Success spoiled him. He boasted that he could turn any libretto into a good opera, and that he could set a newspaper to music.36 He produced a long succession of indifferent operas. When the managers of the Académie de Musique tired of him, he composed pieces for the harpsichord, violin, or flute. Louis XV—or Mme. de Pompadour—came to his aid by engaging him to write the music for Voltaire’s La Princesse de Navarre, which had a reassuring success at Versailles (1745). He was restored to favor at the Académie, and wrote more operas. As Paris became familiar with his style it forgot Lully, and acclaimed Rameau as the unrivaled monarch of the musical world.

Then in 1752 he found himself faced with a new challenge. Virtuosos and composers had come in from Italy, and a noisy war began between French and Italian music, which would culminate in the seventies with Piccini versus Gluck. An Italian troupe presented at the Paris Opéra, as an intermezzo, Pergolesi’s La serva padrona, one of the classics of comic opera. The friends of French music countered with pamphlets and Rameau. The court divided into two camps; Mme. de Pompadour supported French music, the Queen defended the Italian; Grimm attacked all French opera (1752), and Rousseau declared French music impossible. The final sentence of Rousseau’s Lettre sur la musique française (1753) was characteristic of his emotional unbalance:

I believe I have made it evident that there is neither measure nor melody in French music, because the language does not allow them; that French singing is only a continued barking and complaining, unbearable to any unprepossessed ear; that its harmony is rough [brute], without expression, and feeling only what it has learned from its teacher; that French arias are not arias, that French recitative is no recitative. Whence I concluded that the French have no music, and cannot have any, or that if ever they have any, it will be so much the worse for them.

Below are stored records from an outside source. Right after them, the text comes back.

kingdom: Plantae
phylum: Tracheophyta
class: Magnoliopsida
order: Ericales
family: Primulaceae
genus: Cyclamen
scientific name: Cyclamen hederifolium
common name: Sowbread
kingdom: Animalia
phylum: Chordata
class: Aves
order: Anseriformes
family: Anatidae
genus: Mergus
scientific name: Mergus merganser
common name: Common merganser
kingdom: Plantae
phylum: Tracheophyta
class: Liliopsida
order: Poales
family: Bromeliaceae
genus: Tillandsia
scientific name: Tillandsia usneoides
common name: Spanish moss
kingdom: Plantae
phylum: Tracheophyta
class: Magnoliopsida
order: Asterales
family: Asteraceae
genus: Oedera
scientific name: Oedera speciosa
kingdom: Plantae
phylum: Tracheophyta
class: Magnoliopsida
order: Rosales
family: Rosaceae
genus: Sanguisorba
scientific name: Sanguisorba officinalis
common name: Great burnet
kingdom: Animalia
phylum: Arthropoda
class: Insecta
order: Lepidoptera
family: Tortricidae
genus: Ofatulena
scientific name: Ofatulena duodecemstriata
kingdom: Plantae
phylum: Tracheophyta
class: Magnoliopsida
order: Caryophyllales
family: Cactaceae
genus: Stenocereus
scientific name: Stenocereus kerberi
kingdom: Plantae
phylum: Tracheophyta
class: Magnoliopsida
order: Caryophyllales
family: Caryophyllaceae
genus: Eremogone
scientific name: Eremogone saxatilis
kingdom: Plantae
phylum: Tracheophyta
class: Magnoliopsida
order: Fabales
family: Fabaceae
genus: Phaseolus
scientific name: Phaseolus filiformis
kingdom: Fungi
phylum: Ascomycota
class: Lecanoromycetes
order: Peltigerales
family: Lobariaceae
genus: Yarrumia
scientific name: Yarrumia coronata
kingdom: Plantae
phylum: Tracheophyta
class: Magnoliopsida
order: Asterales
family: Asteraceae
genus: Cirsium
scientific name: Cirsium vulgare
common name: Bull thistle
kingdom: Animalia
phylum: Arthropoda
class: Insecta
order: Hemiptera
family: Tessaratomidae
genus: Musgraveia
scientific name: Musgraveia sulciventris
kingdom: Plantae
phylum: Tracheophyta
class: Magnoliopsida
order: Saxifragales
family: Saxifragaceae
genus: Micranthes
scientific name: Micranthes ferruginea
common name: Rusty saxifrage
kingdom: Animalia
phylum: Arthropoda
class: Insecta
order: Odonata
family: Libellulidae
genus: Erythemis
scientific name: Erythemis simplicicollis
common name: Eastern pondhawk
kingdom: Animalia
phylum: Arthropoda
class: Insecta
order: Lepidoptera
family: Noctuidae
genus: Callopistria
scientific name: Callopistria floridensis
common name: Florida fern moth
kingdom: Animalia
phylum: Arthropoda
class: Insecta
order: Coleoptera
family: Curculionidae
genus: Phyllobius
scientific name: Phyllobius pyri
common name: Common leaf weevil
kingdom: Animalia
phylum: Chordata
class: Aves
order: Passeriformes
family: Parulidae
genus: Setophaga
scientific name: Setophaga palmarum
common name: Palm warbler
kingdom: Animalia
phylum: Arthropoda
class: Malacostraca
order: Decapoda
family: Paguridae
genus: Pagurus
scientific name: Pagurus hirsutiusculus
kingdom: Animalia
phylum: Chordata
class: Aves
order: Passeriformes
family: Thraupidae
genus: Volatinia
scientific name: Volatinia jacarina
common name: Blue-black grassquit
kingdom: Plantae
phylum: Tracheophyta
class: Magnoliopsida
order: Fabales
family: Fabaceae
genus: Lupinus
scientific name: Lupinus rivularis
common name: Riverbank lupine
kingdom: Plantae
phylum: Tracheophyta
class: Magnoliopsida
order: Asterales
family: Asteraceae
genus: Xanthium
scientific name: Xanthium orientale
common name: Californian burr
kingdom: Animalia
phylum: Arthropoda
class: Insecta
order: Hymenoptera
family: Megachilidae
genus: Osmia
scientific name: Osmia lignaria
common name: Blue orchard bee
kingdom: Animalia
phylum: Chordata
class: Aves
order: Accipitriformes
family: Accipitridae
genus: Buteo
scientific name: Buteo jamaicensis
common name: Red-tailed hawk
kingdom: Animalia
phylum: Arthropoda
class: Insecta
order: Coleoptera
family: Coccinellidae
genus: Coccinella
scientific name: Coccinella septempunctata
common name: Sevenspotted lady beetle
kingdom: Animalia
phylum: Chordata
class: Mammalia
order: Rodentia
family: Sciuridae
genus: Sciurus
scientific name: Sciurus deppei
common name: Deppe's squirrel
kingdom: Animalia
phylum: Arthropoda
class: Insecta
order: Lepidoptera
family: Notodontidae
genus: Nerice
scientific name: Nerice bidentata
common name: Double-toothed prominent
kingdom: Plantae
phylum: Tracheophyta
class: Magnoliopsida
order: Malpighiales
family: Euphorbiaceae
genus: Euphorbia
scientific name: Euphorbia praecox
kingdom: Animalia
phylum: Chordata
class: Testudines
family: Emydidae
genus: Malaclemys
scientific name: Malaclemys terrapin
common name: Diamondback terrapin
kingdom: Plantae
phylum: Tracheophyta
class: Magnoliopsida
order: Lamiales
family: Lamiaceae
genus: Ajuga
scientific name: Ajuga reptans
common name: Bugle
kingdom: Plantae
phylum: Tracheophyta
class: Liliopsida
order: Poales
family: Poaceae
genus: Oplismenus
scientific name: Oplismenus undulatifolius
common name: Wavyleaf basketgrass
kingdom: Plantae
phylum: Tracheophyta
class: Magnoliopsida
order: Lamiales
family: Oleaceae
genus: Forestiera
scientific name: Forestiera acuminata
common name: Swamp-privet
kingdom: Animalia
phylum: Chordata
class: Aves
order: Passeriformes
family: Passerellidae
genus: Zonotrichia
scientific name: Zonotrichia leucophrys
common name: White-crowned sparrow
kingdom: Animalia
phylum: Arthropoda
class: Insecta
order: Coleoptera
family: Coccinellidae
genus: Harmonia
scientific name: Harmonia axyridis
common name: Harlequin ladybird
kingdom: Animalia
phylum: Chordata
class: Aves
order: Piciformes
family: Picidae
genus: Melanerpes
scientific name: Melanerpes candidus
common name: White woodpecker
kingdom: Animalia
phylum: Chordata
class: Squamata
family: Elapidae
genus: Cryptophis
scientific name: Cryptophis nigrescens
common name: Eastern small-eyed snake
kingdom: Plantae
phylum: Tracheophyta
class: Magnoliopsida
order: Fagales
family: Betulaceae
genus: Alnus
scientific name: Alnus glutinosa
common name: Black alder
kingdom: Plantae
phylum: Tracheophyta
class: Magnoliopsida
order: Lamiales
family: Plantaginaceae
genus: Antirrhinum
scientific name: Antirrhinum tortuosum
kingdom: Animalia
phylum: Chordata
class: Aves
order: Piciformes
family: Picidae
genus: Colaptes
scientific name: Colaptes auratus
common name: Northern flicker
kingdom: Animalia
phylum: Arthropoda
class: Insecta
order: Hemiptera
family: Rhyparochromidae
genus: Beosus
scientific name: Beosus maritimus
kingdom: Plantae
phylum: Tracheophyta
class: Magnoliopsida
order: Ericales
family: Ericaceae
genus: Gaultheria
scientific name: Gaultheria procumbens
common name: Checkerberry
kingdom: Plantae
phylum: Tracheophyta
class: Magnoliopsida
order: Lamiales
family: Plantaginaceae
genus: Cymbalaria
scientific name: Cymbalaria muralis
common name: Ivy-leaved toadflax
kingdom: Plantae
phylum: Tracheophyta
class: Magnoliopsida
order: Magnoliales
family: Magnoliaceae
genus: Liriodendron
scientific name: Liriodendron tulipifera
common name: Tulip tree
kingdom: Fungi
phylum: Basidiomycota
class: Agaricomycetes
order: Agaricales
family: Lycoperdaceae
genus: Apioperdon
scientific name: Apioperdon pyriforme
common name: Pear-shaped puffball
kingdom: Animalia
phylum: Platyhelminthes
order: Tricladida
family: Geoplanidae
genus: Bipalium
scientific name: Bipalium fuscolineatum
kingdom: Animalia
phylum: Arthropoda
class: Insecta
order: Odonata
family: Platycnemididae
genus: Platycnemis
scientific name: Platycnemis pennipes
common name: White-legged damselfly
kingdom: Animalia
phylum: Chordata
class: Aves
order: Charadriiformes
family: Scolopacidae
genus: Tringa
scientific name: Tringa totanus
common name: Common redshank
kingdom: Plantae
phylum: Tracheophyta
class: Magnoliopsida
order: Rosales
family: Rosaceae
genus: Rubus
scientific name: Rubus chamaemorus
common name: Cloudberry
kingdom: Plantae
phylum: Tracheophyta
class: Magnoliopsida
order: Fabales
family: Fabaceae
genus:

The partisans of French music retaliated with twenty-five pamphlets, and burned Rousseau in effigy at the Opéra door.37 Rameau was unwillingly used as the pièce de résistance in this Guerre des Bouffons, or War of Buffoons. When it subsided, and he was pronounced victor, he acknowledged that French music had still much to learn from the Italian; and were he not so old, he said, he would go back to Italy to study the methods of Pergolesi and other Italian masters.

He was now at the height of his popularity, but he had many enemies, old and new. He added to them with a pamphlet exposing the errors in the articles on music in the Encyclopédie. Rousseau, who had written most of the articles, turned upon him with hatred; and Diderot, father of the Encyclopédie, abused the old composer with respectful discrimination in Le Neveu de Rameau, which Diderot had the grace not to publish:

The famous musician who delivered us from the plainsong of Lully that we had intoned for over a century, and who wrote so much visionary gibberish and apocalyptic truth about the theory of music—writings which neither he nor anyone else ever understood. We have from him a number of operas in which one finds harmony, snatches of song, disconnected ideas, clatter, flights, triumphal processions, spears, apotheoses, … and dance tunes that will last for all time.38

When, in 1760, aged seventy-seven, Rameau appeared in a box at the revival of his opera Dardanus, he received an ovation that almost rivaled that which would be given to Voltaire eighteen years later. The King gave him a patent of nobility, and Dijon, proud of its son, exempted him and his family from municipal taxes to the end of time. At the height of his glory he caught typhoid fever, wasted away quickly, and died, September 12, 1764. Paris accorded him a ceremonial interment in the Church of St.-Eustache, and many towns in France held services in his honor.